> _DATA FOR THIS TASK_:
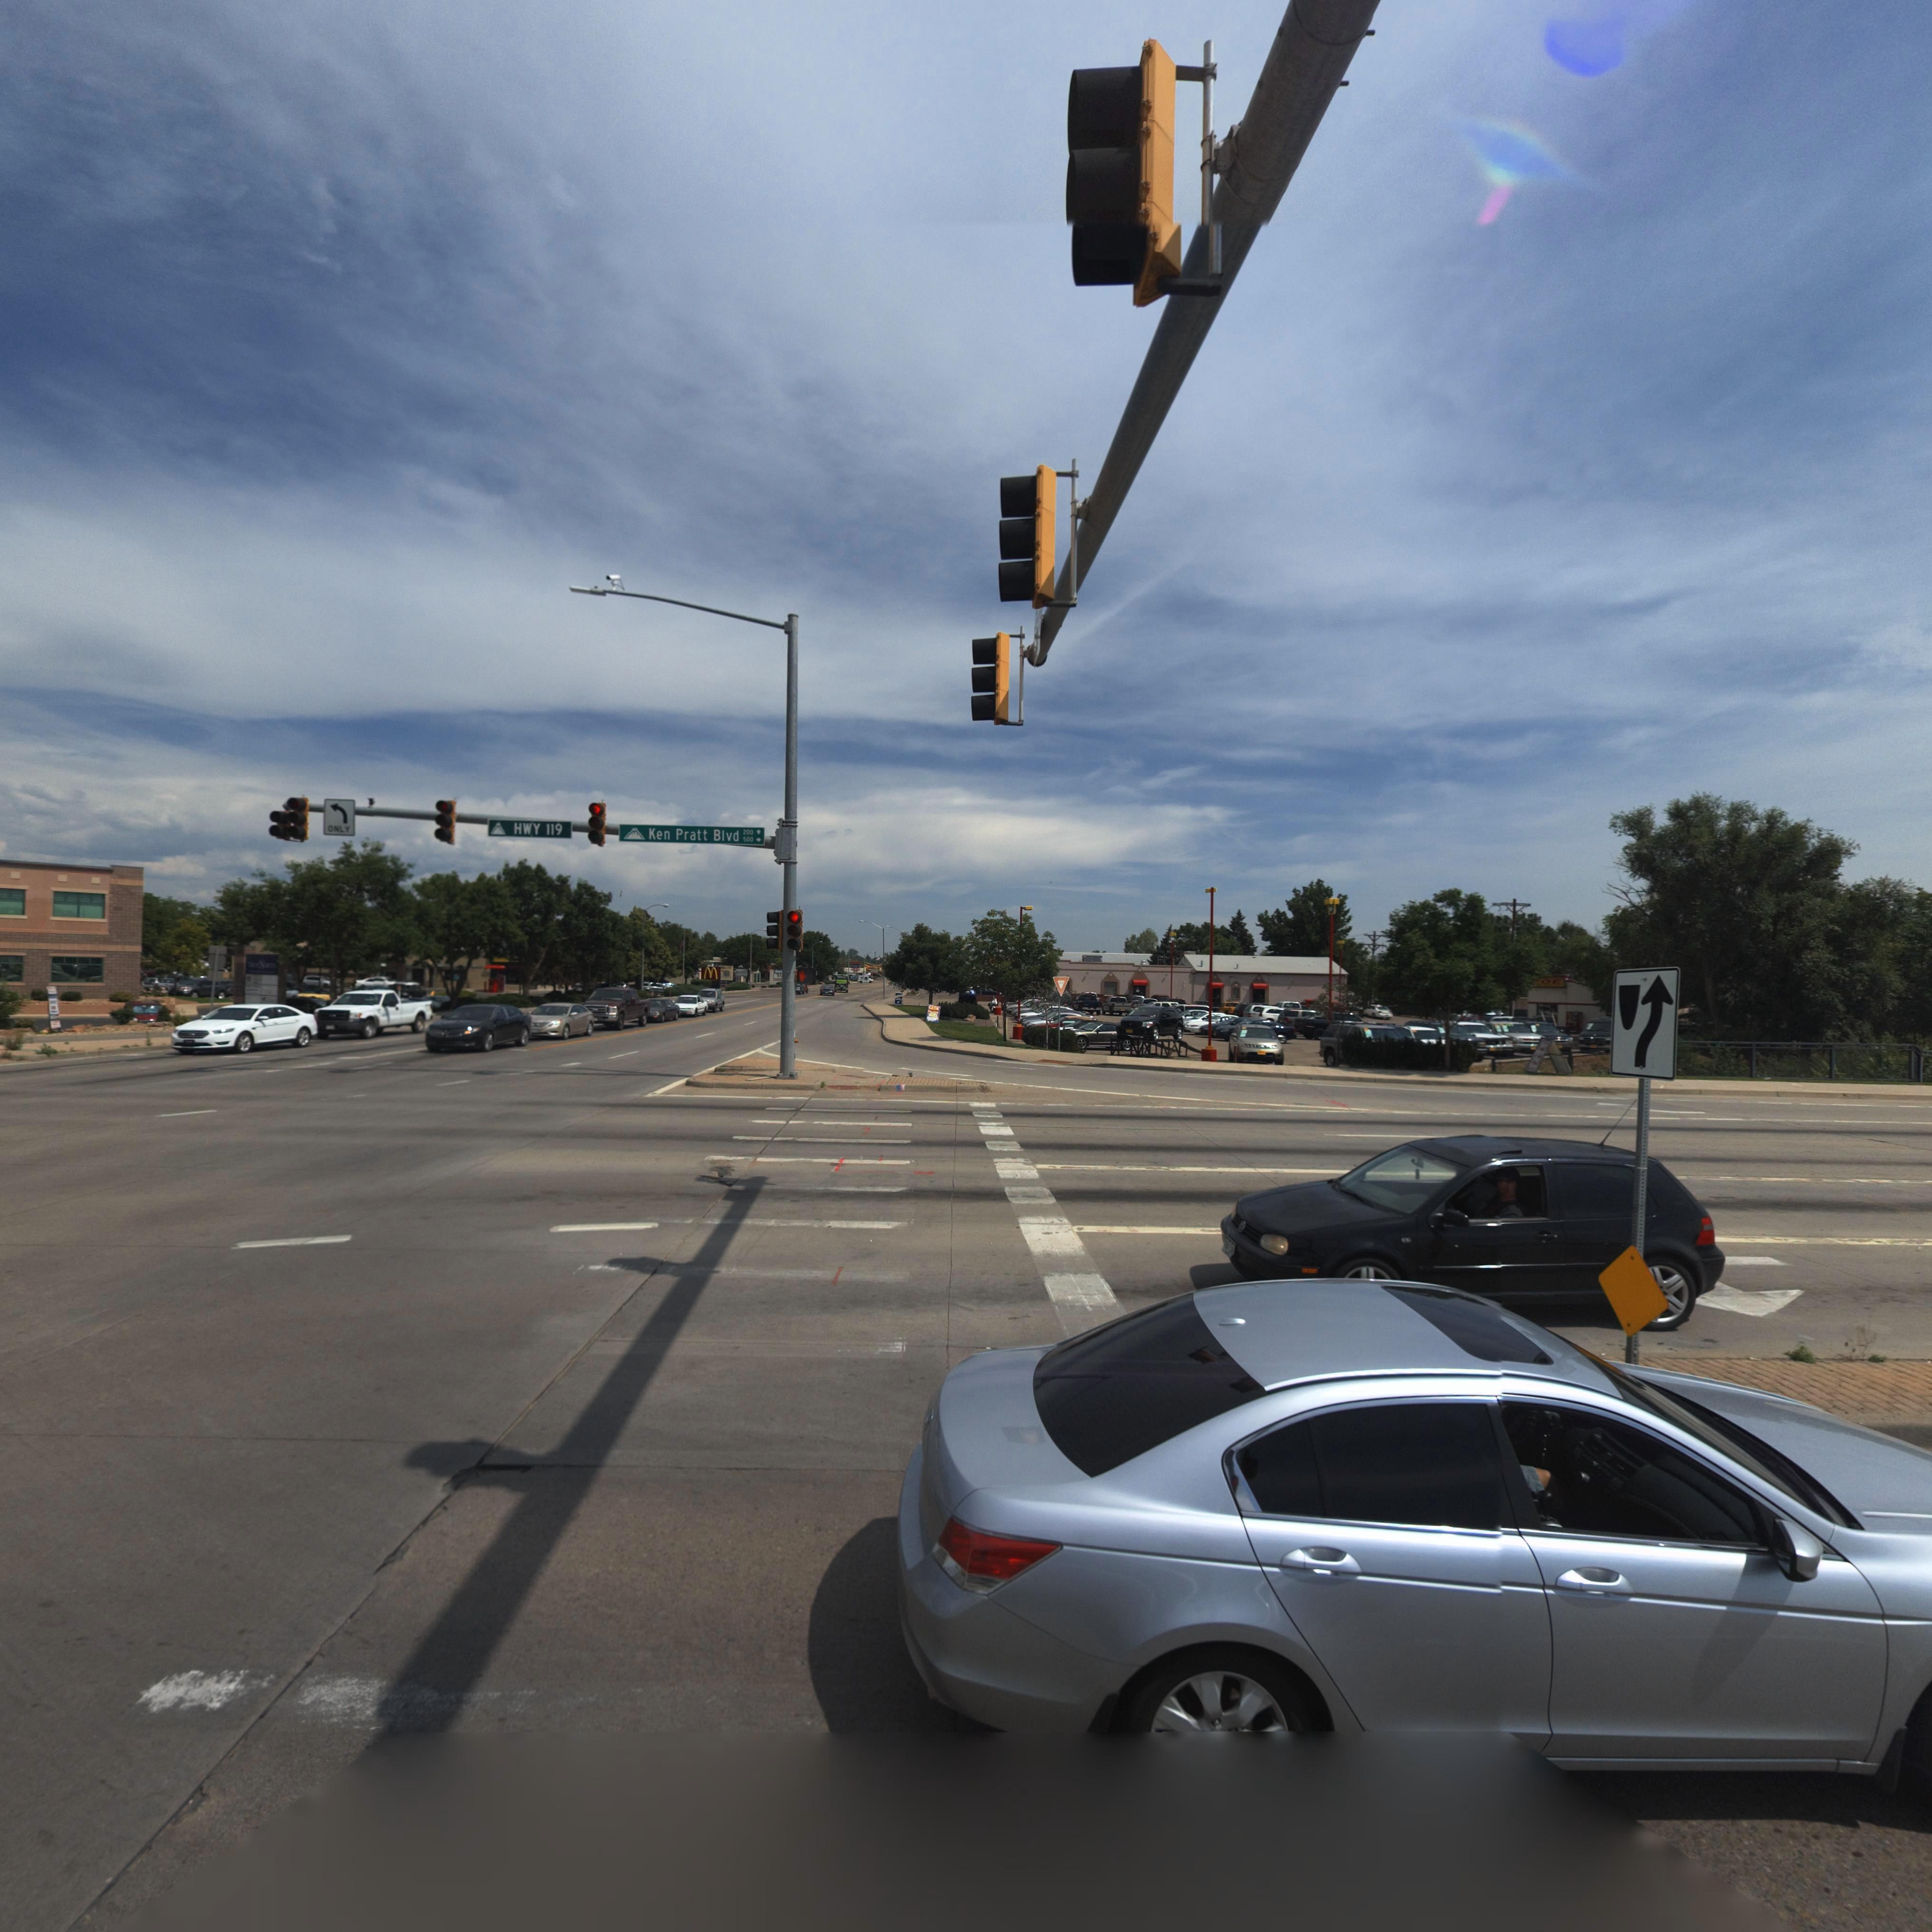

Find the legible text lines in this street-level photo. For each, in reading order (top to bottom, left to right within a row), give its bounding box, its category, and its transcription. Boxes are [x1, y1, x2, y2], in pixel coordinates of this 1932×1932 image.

[513, 821, 563, 836] StreetName: HWY 119
[648, 828, 739, 841] StreetName: Ken Pratt Blvd
[743, 829, 753, 835] StreetNumberRange: 200
[743, 836, 762, 842] StreetNumberRange: 500->
[246, 959, 277, 969] BusinessName: **** N****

> _TO BE DONE_: Copy out each of the records above word for word, leaving out the pictures.

> _TASK ANSWER_:
Find the legible text lines in this street-level photo. For each, in reading order (top to bottom, left to right within a row), give its bounding box, its category, and its transcription. Boxes are [x1, y1, x2, y2], in pixel coordinates of this 1932×1932 image.

[513, 821, 563, 836] StreetName: HWY 119
[648, 828, 739, 841] StreetName: Ken Pratt Blvd
[743, 829, 753, 835] StreetNumberRange: 200
[743, 836, 762, 842] StreetNumberRange: 500->
[246, 959, 277, 969] BusinessName: **** N****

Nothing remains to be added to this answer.